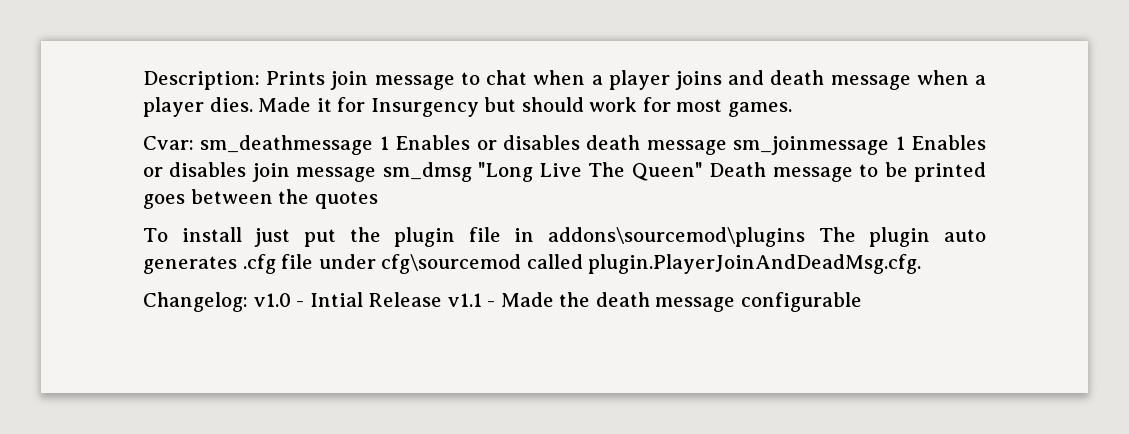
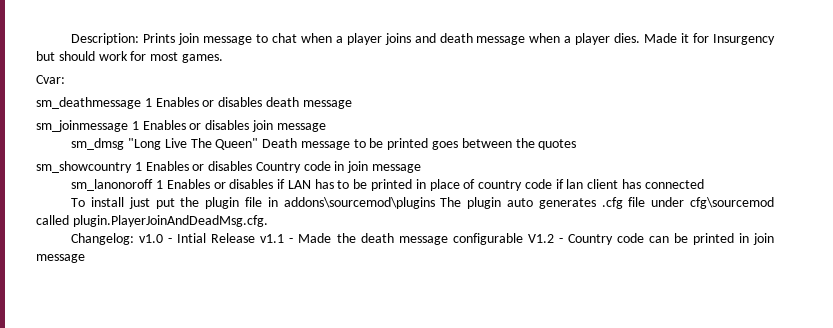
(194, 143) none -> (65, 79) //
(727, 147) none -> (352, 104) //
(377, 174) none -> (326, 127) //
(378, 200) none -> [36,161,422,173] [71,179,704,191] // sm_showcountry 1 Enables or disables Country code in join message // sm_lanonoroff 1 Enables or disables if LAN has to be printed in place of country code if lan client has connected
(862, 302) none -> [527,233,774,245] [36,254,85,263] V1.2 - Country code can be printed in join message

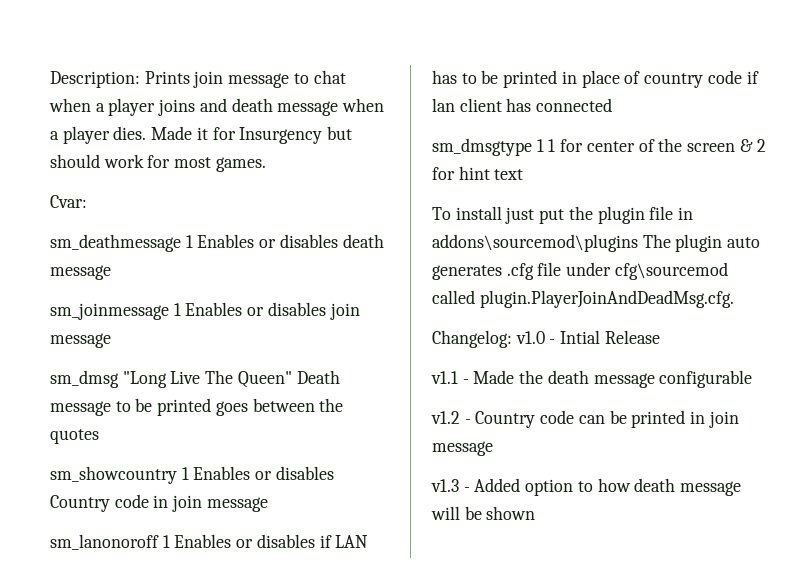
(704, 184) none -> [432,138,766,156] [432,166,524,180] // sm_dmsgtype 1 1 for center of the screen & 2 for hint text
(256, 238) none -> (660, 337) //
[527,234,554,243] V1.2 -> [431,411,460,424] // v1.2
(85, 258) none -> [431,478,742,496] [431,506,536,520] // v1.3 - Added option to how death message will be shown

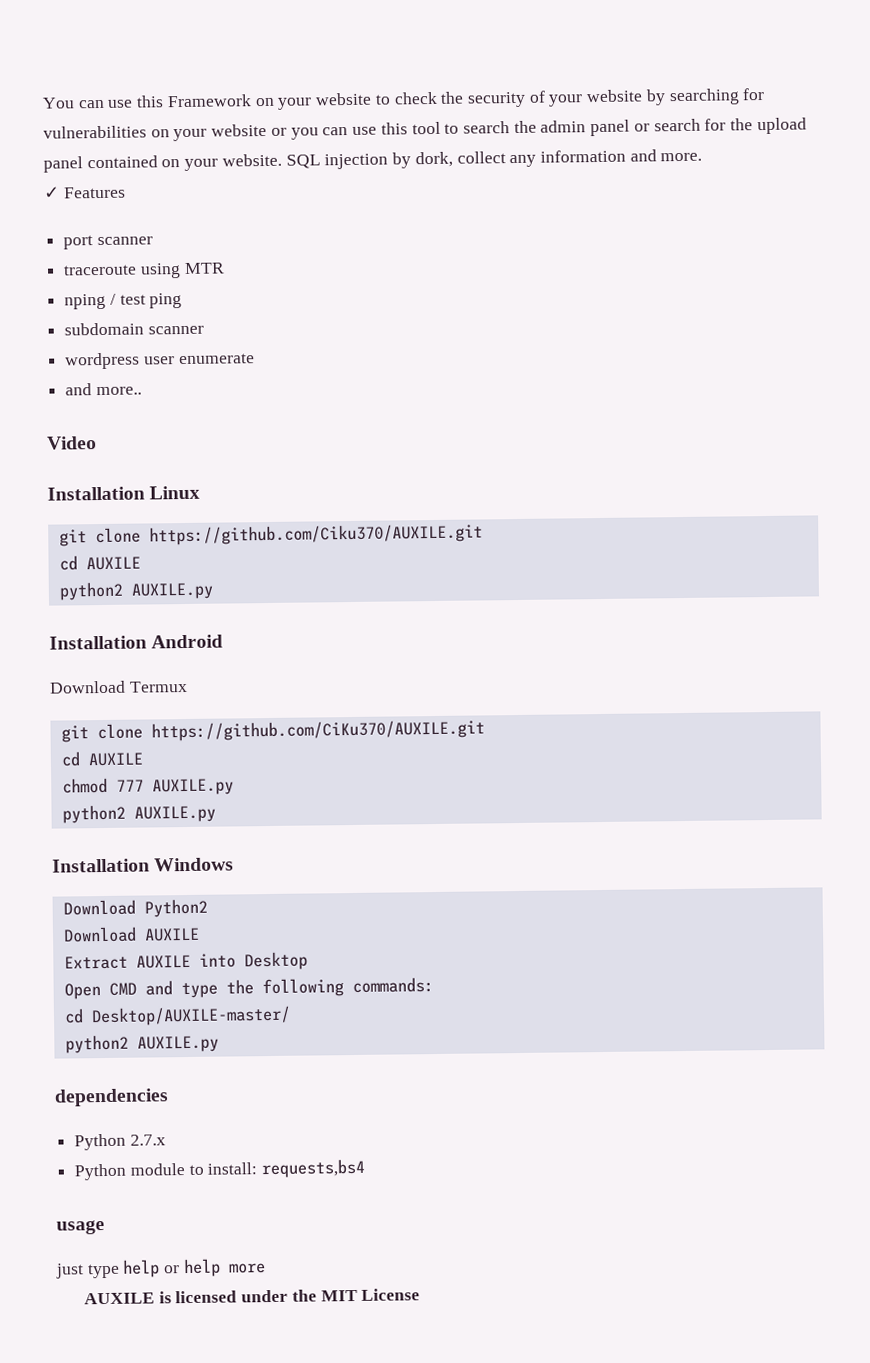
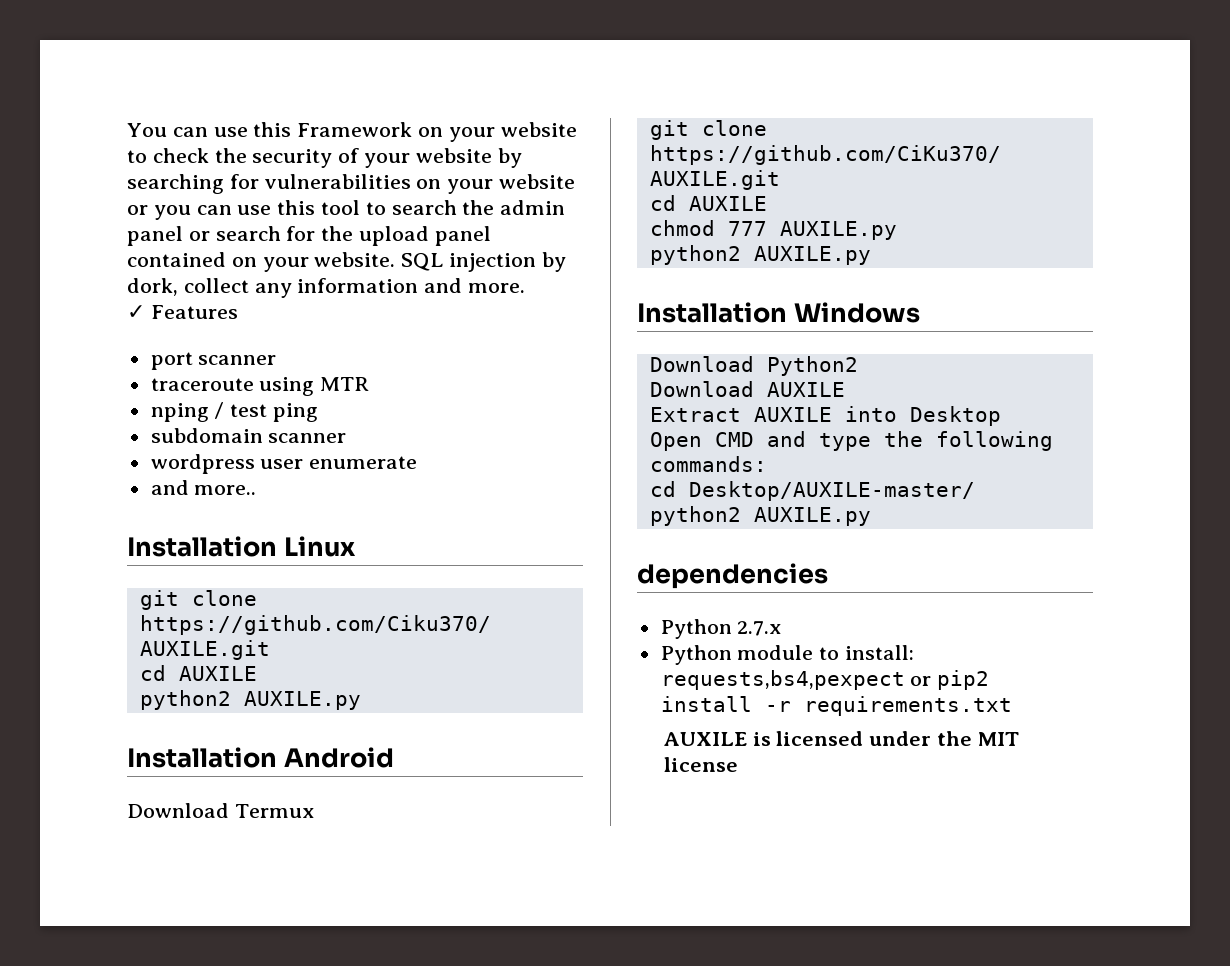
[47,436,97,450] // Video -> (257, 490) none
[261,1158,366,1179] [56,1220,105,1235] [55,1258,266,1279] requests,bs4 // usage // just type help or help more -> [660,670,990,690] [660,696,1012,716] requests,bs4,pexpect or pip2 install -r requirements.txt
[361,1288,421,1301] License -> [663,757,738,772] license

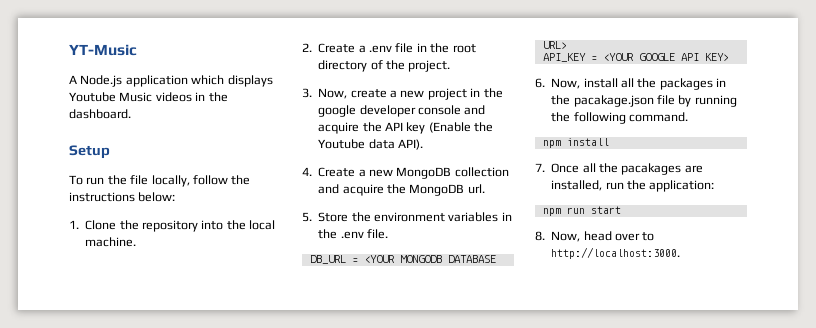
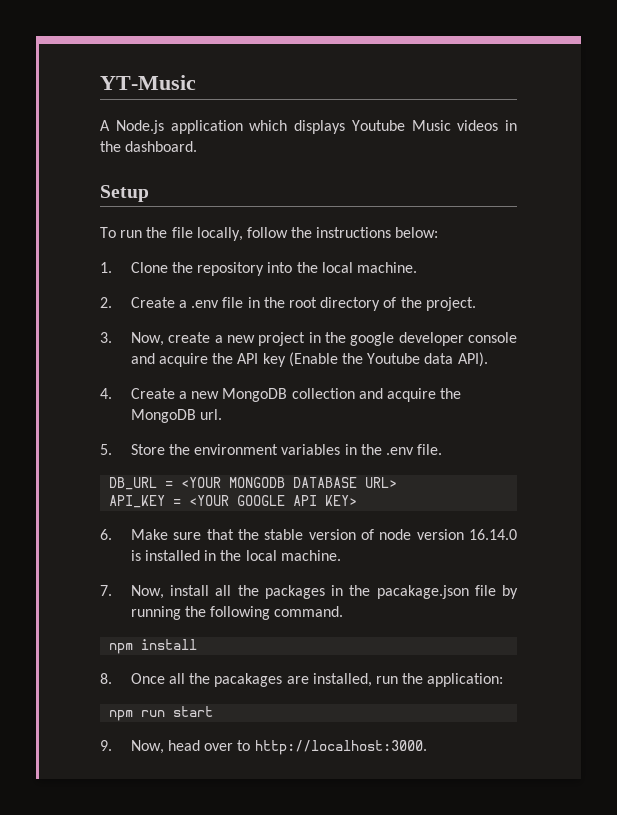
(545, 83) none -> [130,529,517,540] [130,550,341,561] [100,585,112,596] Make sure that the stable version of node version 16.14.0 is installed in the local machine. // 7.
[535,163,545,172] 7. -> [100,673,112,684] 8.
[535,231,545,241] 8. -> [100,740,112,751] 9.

__Task instructions__: The expected answer is the complete set of entries, copied verbatim, with no pictures.

__Solution to the problem__:
(194, 143) none -> (65, 79) //
(727, 147) none -> (352, 104) //
(377, 174) none -> (326, 127) //
(378, 200) none -> [36,161,422,173] [71,179,704,191] // sm_showcountry 1 Enables or disables Country code in join message // sm_lanonoroff 1 Enables or disables if LAN has to be printed in place of country code if lan client has connected
(862, 302) none -> [527,233,774,245] [36,254,85,263] V1.2 - Country code can be printed in join message

(704, 184) none -> [432,138,766,156] [432,166,524,180] // sm_dmsgtype 1 1 for center of the screen & 2 for hint text
(256, 238) none -> (660, 337) //
[527,234,554,243] V1.2 -> [431,411,460,424] // v1.2
(85, 258) none -> [431,478,742,496] [431,506,536,520] // v1.3 - Added option to how death message will be shown

[47,436,97,450] // Video -> (257, 490) none
[261,1158,366,1179] [56,1220,105,1235] [55,1258,266,1279] requests,bs4 // usage // just type help or help more -> [660,670,990,690] [660,696,1012,716] requests,bs4,pexpect or pip2 install -r requirements.txt
[361,1288,421,1301] License -> [663,757,738,772] license

(545, 83) none -> [130,529,517,540] [130,550,341,561] [100,585,112,596] Make sure that the stable version of node version 16.14.0 is installed in the local machine. // 7.
[535,163,545,172] 7. -> [100,673,112,684] 8.
[535,231,545,241] 8. -> [100,740,112,751] 9.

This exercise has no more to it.